[Task inputs]

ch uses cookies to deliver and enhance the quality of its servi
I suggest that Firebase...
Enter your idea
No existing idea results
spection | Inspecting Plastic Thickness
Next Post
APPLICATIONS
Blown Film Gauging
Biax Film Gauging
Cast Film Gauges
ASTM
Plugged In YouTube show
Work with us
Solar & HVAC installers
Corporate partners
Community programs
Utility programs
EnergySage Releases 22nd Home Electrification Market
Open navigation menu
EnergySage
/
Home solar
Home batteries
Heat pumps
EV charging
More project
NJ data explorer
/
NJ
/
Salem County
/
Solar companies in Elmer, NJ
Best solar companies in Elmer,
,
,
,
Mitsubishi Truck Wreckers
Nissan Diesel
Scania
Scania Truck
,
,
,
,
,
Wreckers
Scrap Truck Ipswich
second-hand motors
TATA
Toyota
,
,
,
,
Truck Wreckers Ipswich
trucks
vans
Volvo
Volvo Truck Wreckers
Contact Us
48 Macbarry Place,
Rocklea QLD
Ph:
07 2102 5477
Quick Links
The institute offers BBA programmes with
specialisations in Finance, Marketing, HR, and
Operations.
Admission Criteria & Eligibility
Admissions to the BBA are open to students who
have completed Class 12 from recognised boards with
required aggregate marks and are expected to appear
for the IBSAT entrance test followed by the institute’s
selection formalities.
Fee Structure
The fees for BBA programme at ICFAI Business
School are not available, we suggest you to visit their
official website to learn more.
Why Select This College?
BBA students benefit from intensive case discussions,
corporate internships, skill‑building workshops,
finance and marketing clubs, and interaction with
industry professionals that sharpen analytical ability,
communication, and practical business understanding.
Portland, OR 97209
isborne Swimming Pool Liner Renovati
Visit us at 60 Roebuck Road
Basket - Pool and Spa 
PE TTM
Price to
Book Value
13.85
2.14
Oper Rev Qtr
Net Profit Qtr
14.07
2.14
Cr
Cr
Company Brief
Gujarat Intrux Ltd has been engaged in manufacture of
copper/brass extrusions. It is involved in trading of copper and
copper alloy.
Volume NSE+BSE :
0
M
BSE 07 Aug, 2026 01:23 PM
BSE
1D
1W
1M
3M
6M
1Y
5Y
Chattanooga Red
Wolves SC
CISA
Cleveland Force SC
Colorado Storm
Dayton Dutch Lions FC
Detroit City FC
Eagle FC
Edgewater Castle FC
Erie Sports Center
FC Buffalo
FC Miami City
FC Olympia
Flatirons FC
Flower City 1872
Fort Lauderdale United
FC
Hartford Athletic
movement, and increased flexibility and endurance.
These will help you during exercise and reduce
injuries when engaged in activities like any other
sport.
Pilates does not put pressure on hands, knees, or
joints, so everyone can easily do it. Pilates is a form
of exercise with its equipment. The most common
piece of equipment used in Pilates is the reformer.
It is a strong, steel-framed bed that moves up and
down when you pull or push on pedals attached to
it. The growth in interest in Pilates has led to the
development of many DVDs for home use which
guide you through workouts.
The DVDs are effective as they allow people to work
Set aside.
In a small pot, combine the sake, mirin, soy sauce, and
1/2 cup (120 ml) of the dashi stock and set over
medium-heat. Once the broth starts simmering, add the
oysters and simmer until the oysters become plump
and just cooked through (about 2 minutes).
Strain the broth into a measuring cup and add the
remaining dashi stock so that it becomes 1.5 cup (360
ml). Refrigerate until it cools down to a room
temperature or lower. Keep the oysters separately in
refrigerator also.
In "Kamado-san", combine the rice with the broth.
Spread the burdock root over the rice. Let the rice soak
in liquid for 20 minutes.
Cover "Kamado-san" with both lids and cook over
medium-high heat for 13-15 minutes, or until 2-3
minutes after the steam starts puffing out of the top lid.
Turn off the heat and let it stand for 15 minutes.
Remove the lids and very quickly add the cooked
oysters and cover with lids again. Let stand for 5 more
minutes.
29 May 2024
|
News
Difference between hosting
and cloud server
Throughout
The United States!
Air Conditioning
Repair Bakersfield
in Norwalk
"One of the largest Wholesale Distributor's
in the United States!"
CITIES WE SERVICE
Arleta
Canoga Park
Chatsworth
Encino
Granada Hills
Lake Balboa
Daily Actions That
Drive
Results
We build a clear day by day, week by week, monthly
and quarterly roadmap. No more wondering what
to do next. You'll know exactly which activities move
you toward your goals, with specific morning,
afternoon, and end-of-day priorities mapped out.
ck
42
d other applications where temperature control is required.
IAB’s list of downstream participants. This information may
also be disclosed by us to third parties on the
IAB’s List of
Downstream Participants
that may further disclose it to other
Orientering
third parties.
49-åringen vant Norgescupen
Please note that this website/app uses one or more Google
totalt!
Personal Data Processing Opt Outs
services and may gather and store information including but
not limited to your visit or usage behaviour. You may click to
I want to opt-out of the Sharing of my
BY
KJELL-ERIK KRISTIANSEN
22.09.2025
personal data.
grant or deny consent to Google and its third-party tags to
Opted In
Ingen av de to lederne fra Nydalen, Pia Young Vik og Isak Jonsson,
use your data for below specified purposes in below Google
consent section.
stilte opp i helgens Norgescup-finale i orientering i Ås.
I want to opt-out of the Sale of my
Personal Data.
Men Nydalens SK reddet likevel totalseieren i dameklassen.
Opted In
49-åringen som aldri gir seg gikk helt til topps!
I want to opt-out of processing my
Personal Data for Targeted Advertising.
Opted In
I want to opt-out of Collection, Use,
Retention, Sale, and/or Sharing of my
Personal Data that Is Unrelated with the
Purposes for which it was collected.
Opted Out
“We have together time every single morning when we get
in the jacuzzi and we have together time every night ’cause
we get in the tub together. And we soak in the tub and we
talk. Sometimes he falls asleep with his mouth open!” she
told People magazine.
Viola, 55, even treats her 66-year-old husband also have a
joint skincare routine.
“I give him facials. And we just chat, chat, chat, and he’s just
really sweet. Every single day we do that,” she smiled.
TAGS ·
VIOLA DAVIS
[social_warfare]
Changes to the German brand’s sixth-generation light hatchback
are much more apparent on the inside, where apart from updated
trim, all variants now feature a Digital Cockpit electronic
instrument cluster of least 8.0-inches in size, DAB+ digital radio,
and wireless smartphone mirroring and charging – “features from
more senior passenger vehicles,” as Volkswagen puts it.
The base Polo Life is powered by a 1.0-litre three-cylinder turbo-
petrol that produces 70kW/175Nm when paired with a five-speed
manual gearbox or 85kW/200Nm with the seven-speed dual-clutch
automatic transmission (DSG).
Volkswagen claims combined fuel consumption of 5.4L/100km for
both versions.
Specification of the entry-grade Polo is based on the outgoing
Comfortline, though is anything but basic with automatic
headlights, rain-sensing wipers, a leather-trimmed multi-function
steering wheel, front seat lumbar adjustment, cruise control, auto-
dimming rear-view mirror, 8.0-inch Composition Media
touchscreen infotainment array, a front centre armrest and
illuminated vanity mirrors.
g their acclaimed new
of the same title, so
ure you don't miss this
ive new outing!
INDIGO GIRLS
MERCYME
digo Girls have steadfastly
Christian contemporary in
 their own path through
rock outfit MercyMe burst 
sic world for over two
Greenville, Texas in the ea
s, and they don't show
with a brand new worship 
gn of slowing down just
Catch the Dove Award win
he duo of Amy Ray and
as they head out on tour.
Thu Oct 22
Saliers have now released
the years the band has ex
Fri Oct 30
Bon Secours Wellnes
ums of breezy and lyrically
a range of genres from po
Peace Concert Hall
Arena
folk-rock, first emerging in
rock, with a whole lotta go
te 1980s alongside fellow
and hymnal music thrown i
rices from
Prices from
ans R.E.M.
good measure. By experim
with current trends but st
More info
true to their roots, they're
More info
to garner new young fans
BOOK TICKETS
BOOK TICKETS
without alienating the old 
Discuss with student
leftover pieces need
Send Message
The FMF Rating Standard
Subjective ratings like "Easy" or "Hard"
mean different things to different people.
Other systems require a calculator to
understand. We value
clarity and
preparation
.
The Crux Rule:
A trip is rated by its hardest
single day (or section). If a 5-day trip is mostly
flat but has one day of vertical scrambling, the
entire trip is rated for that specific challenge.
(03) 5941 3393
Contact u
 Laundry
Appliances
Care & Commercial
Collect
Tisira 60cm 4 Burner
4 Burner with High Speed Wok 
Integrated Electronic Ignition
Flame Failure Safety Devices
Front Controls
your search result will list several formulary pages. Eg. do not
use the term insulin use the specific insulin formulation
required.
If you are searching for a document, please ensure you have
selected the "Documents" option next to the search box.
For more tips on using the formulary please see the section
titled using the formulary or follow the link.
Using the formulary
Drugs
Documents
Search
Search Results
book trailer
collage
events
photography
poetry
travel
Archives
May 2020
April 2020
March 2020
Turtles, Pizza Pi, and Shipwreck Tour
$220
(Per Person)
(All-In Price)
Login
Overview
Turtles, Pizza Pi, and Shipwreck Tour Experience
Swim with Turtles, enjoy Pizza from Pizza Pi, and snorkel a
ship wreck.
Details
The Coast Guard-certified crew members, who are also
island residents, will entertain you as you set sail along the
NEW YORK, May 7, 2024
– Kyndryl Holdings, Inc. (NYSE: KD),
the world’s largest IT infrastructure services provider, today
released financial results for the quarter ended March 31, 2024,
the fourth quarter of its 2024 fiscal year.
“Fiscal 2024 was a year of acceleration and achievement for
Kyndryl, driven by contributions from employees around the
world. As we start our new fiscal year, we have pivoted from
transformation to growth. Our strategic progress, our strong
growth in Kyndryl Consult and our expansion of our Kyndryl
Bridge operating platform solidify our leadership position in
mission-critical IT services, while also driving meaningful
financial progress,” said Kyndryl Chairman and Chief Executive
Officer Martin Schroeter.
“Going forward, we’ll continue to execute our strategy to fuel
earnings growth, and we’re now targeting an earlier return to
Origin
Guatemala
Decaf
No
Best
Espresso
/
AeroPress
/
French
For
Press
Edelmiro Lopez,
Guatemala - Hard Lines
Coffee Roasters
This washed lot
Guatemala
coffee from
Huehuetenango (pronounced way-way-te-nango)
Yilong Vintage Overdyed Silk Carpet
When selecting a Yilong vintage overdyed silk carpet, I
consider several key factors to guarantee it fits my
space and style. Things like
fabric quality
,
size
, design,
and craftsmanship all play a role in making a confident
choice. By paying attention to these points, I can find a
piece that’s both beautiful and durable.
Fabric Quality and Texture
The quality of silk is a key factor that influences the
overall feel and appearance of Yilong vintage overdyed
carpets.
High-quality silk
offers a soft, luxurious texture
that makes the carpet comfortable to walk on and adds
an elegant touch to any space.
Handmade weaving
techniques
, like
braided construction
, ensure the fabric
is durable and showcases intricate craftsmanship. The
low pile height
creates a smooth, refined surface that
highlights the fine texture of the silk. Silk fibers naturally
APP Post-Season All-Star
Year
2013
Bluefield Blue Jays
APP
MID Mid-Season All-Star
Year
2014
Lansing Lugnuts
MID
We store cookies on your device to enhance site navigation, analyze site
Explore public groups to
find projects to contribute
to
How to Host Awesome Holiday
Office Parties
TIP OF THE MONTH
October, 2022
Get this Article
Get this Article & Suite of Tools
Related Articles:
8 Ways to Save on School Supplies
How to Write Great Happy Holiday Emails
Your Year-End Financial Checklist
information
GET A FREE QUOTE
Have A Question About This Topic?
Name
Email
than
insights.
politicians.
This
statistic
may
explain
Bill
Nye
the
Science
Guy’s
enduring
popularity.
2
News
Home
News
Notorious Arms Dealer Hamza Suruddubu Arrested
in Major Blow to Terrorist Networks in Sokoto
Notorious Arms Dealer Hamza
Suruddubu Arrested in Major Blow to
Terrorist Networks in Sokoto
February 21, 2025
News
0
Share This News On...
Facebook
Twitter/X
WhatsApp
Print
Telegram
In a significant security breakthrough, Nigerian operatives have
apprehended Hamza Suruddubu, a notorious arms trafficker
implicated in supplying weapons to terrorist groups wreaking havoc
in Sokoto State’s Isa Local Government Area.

[/Task inputs]

[Task instructions] Search the entries for the string "navigation" and return each line where it turns up.

[Result for this task]
Open navigation menu
We store cookies on your device to enhance site navigation, analyze site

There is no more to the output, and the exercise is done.